As mentioned previously, a training set is a collection of observations. These observations comprise the experience that the algorithm uses to learn. In supervised learning problems, each observation consists of an observed response variable and features of one or more observed explanatory variables. The test set is a similar collection of observations. The test set is used to evaluate the performance of the model using some performance metric. It is important that no observations from the training set are included in the test set. If the test set does contain examples from the training set, it will be difficult to assess whether the algorithm has learned to generalize from the training set or has simply memorized it. A program that generalizes well will be able to effectively perform a task with new data. In contrast, a program that memorizes the training data by learning an overly-complex model could predict the values of the response variable for the training set accurately, but will fail to predict the value of the response variable for new examples. Memorizing the training set is called overfitting. A program that memorizes its observations may not perform its task well, as it could memorize relations and structure that are coincidental in the training data. Balancing generalization and memorization is a problem common to many machine learning algorithms. In later chapters we will discuss regularization, which can be applied to many models to reduce over-fitting.
In addition to the training and test data, a third set of observations, called a validation or hold-out set, is sometimes required. The validation set is used to tune variables called hyperparameters that control how the algorithm learns from the training data. The program is still evaluated on the test set to provide an estimate of its performance in the real world. The validation set should not be used to estimate real-world performance because the program has been tuned to learn from the training data in a way that optimizes its score on the validation data; the program will not have this advantage in the real world.
It is common to partition a single set of supervised observations into training, validation, and test sets. There are no requirements for the sizes of the partitions, and they may vary according to the amount of data available. It is common to allocate between fifty and seventy-five percent of the data to the training set, ten to twenty-five percent of the data to the test set, and the remainder to the validation set.
Some training sets may contain only a few hundred observations; others may include millions. Inexpensive storage, increased network connectivity, and the ubiquity of sensor-packed smartphones have contributed to the contemporary state of big data, or training sets with millions or billions of examples. While this book will not work with datasets that require parallel processing on tens or hundreds of computers, the predictive power of many machine learning algorithms improves as the amount of training data increases. However, machine learning algorithms also follow the maxim "garbage in, garbage out". A student who studies for a test by reading a large, confusing textbook that contains many errors likely will not score better than a student who reads a short but well-written textbook. Similarly, an algorithm trained on a large collection of noisy, irrelevant, or incorrectly-labeled data will not perform better than an algorithm trained on a smaller set of data that is more representative of the problem in the real-world.

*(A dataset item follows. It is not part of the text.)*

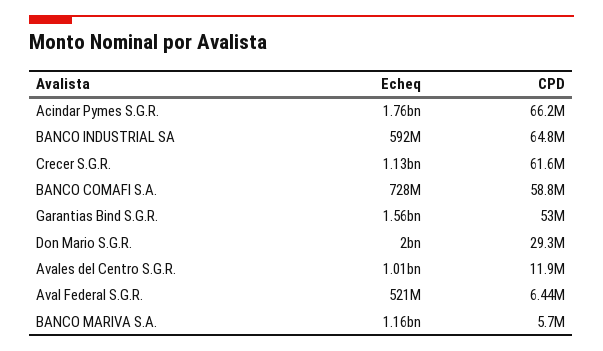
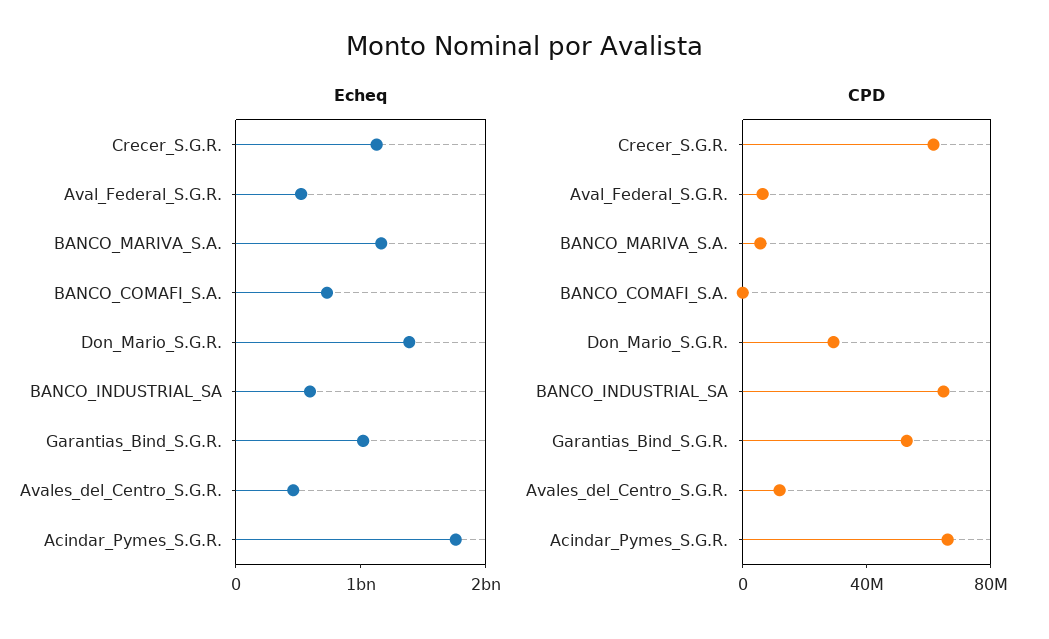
CPD, BANCO COMAFI S.A.: 58800000 -> 0
Echeq, Garantias Bind S.G.R.: 1560000000 -> 1000000000
Echeq, Don Mario S.G.R.: 2000000000 -> 1400000000
Echeq, Avales del Centro S.G.R.: 1010000000 -> 400000000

Many supervised training sets are prepared manually or by semi-automated processes. Creating a large collection of supervised data can be costly in some domains. Fortunately, several datasets are bundled with scikit-learn, allowing developers to focus on experimenting with models instead. During development, and particularly when training data is scarce, a practice called cross-validation can be used to train and validate a model on the same data. In cross-validation, the training data is partitioned. The model is trained using all but one of the partitions, and tested on the remaining partition. The partitions are then rotated several times so that the model is trained and evaluated on all of the data. The mean of the model's scores on each of the partitions is a better estimate of performance in the real world than an evaluation using a single training/testing split. The following diagram depicts cross validation with five partitions, or folds.
The original dataset is partitioned into five subsets of equal size labeled A through E. Initially the model is trained on partitions B through E, and tested on partition A. In the next iteration, the model is trained on partitions A, C, D, and E, and tested on partition B. The partitions are rotated until models have been trained and tested on all of the partitions. Cross-validation provides a more accurate estimate of the model's performance than testing a single partition of the data.